* [What the exercise asks] Output the extracted text from every entry without changing any lines, and leave the pictures out.

(Data extracts begins)

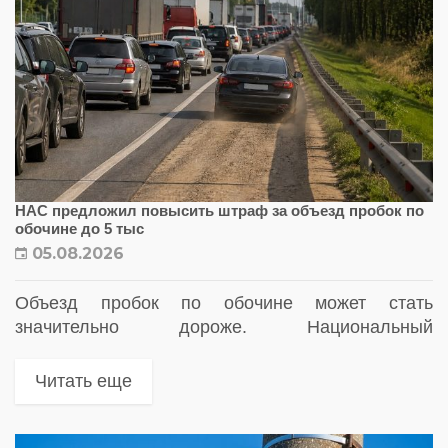
НАС предложил повысить штраф за объезд пробок по
обочине до 5 тыс
05.08.2026
Объезд пробок по обочине может стать
значительно дороже. Национальный
автомобильный союз (НАС) предложил
увеличить штраф до 5 тысяч рублей
Читать еще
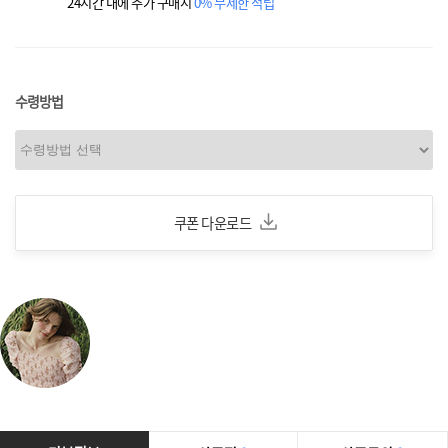
24시간 내에 추가 구매시
0% 무제한 적립
수령방법
쿠폰 다운로드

(Data extracts ends)

* [Answer to the exercise]
НАС предложил повысить штраф за объезд пробок по
обочине до 5 тыс
05.08.2026
Объезд пробок по обочине может стать
значительно дороже. Национальный
автомобильный союз (НАС) предложил
увеличить штраф до 5 тысяч рублей
Читать еще
24시간 내에 추가 구매시
0% 무제한 적립
수령방법
쿠폰 다운로드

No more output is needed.